Aşırı soğutulmuş su nedir? Aşırı soğutulmuş su, sıfırın altındaki havayla çevrili olmasına rağmen sıvı halde kalan sudur. Yalnızca saf haliyle, tortular, mineraller ve çözünmüş gazlar içermeyen su aşırı soğutulabilmektedir. Eksi 40 dereceye ya da, bir şeye çarpıp donmadıkça da donmazlar. 

Schaefer bu teoriyi laboratuvarda havayı bir dondurucuya vererek ve böylece nefesiyle “bulutlar” oluşturarak test etmiştir. Ardından, hangisinin buz kristallerinin büyümesini en iyi şekilde uyaracağını görmek için toprak, toz ve talk gibi çeşitli malzemeleri “soğuk kutuya” atmıştır. Küçük kuru buz tanecikleri soğuk hava deposuna düştüğünde, bir dizi mikroskobik buz kristali oluşturmuştur.

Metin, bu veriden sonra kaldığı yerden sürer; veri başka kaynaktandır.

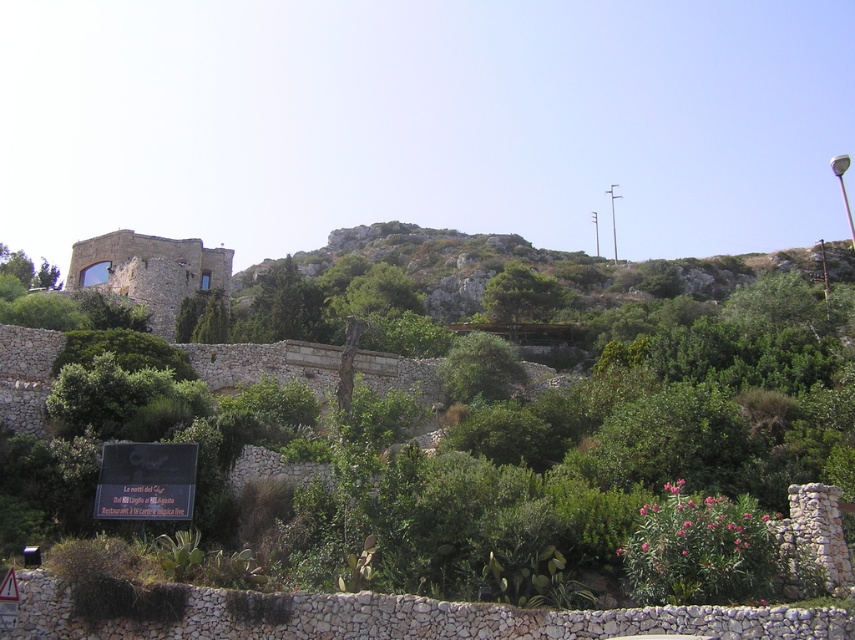
You are standing in the scenic outdoor landscape and want to take a photo of the green leafy tree at center and the green leafy bush at center. Which one should you focus on first if you want to capture both in the frame without moving your camera?

You should focus on the green leafy bush at center first because it is to the left of the green leafy tree at center, so it will be closer to the camera and easier to include in the frame without moving the camera.

You are standing in the scenic outdoor landscape described. You see a point marked at coordinates (149, 272). What does this point indicate?

The point at (149, 272) indicates the location of the rustic stone castle at center left in the scene.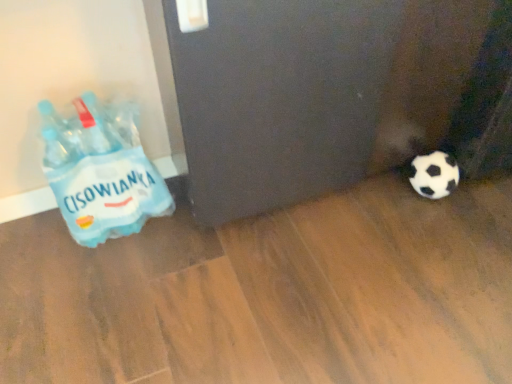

Bu deneyde Schaefer, yoğunlaşmayı ve dolayısıyla yağışı başlatmak için bir bulutun sıcaklığının nasıl düşürüleceğini keşfetmiştir. Birkaç hafta sonra, GE’den meslektaşı Bernard Vonnegut, moleküler yapısını, buza çok benzer olduğu için gümüş iyodürün eşit derecede etkili bir buzul görevi gördüğünü keşfetmiştir. Bu çalışma ise, kısa sürede dünya çapında ilgi görmüştür. Hükümet, kuru bölgelerde yağmur yağdırmak ve kasırgaları azaltmak için bulut tohumlamanın ne kadar uygulanabilir olduğunu görmek için GE ile ortaklık kurmuştur.

Cirrus Projesi

Ekim 1947’de tropik bölgelerde bulut tohumlama test edilmiştir. ABD hükümeti, kasırganın Cape Sable’daki dış şeritlerine 100 pounddan (45 kilogram) fazla kuru buz atmıştır. Teori, -78°C’de donmuş CO2’nin ısı kaynaklı bir kasırgayı nötralize edebileceğiydi. Deney sadece sonuçsuz olmakla kalmamıştır. Aynı zamanda daha önce denizden uzaklaşan bir kasırga rotasını değiştirmiştir. Ancak fırtına Georgia, Savannah yakınlarına inmiştir. Daha sonra, kasırganın bulut tohumlama yapılmadan önce bile batıya doğru sapmaya başladığı ortaya çıkmıştır. Kamuoyu, Cirrus Clouds projesinin suçlanacağına da inanmıştır.

Stormfury Projeleri

Skywater Projeleri ve Diğerleri 1960’larda, ABD hükümeti yeni bir kasırga bulut tohumlama projeleri dalgasını başlatmıştır. Stormfury Projesi olarak bilinen deneyler, bir kasırganın dış bulut bantlarına gümüş iyodür ekilirse, kasırganın kenarlarında konveksiyonun artacağını ileri sürmüştür. Bu da, daha az rüzgar ve daha az yoğunlukla fırtınanın yeni, daha büyük (dolayısıyla daha zayıf) bir gözünü yaratacaktır. Daha sonra, bulutların doğal olarak aşırı soğutulmuş sudan daha fazla buz içerdiğinden, bulut tohumlamanın kasırgalar üzerinde çok az etkisi olduğu belirlenmiştir.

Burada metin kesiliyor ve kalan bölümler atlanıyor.